A seven years-long study into the animal DNA in the leather of the Dead Sea Scrolls has confirmed that some fragments of the Scrolls were brought from far outside the Judean Desert, and provided a unique insight into the development of Jewish theological and social life at the cusp of the destruction of the Second Temple.
The research team led by Tel Aviv University, in collaboration with Swedish Uppsala University and the Israel Antiquities Authority, published their “breakthrough” findings last week in academic journal Cell.
The Dead Sea Scrolls are the oldest known pieces of the old Testament and date from between 400 BCE to 300CE. They were first discovered by Bedouin tribesman in the West Bank’s Qumran caves in 1947.
Since their discovery, scholars have faced the challenge of piecing together the 25,000 fragments into the remains of some 1,000 manuscripts, which were hidden in the Qumran Caves by the reclusive Essenes, which had broken away from mainstream Judaism, before the destruction of the Second Temple in 70 CE.
Scholars have debated whether the manuscripts provide a broad snapshot of the socio-cultural milieu of Second Temple Judaism, or whether they should properly be regarded only as the work of a radical sect.
“The Scrolls reflect the broad cultural milieu of Second Temple Judaism,” said the Israel Antiquities Authority, in a statement, “not only the spiritual world of the extremist and secluded Qumran sect.”
The findings were based on innovative analysis techniques developed by the researchers, who sought to sequence, decode and compare the remaining DNA samples from the scrolls, so as to piece together which fragments belonged to the same hides – and the same manuscripts.

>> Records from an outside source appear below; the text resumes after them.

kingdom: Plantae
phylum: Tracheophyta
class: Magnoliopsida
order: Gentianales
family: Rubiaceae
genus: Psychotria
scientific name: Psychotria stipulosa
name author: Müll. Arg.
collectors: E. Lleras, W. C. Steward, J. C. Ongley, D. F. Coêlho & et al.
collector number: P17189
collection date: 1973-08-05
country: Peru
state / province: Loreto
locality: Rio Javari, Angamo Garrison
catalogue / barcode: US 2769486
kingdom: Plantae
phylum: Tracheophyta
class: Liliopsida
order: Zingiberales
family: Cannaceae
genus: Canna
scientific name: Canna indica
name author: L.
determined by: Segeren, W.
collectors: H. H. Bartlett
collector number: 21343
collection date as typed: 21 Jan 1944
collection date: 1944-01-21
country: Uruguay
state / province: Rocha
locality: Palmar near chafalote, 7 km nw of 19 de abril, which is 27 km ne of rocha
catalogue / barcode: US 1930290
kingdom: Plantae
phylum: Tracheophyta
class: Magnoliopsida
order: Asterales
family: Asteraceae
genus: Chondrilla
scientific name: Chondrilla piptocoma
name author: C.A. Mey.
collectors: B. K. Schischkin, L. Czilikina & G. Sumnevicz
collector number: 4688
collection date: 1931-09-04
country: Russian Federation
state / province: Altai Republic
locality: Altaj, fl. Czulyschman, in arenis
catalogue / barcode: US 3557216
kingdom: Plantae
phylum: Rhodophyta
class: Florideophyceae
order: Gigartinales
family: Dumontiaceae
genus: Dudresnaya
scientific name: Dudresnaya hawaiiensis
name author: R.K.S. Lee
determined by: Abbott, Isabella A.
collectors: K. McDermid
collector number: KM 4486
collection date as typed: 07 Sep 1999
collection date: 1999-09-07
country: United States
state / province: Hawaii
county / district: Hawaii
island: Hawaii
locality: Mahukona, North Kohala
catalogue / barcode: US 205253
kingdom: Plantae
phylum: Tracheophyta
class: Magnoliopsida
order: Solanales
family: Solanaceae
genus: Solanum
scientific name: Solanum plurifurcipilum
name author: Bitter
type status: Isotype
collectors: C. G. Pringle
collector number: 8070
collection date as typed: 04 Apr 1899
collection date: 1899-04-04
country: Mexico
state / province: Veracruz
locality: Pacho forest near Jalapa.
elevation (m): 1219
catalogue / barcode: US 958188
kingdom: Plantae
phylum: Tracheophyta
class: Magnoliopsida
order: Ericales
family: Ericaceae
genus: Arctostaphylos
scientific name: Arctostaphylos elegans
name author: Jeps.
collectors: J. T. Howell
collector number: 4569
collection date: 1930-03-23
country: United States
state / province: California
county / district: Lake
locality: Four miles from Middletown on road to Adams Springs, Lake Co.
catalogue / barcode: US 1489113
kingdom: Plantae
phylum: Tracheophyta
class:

Testing was done with the aid of dust taken from the parchments, which are held by the Israel Antiquities Authority.
“There are many scroll fragments that we don’t know how to connect, and if we connect wrong pieces together it can change dramatically the interpretation of any scroll,” explained Tel Aviv University’s Oded Rechavi, who led the study.
“Assuming that fragments that are made from the same sheep belong to the same Scroll, it is like piecing together parts of a puzzle,” he explained.
The researchers focussed on two fragments of the Book of Jeremiah, which were – unlike other sheepskin fragments in the Qumran Caves – made of cow hides.
This suggests that had been brought to Qumran from outside the Judean Desert, which is ill-suited to cattle rearing and where no evidence of cattle hide processing has been discovered. Scholars have previously accepted that some of the Dead Sea Scrolls were brought in from elsewhere.
Most importantly, the fragments reflected different versions of the Book of Jeremiah, which are themselves different from the text as it exists today – suggesting that different versions of the bible were circulating in ancient Jewish society, and providing a unique snapshot into a still evolving biblical canon.
“Since late antiquity, there has been almost complete uniformity of the biblical text,” Professor Mizrahi said, explaining the importance of the finding, “by contrast, in Qumran, we find in the very same cave different versions of the same book.”
Professor Mizrahi suggested that “the concept of spiritual authority”, in which the bible was perceived to have been a record of God’s word, “was different in this period from that which dominated after the destruction of the Second Temple.”
“In the formative age of classical Judaism and nascent Christianity,” he explained, “the polemic between Jewish sects and movements was focused on the ‘correct’ interpretation of the text, not its wording or exact linguistic form.”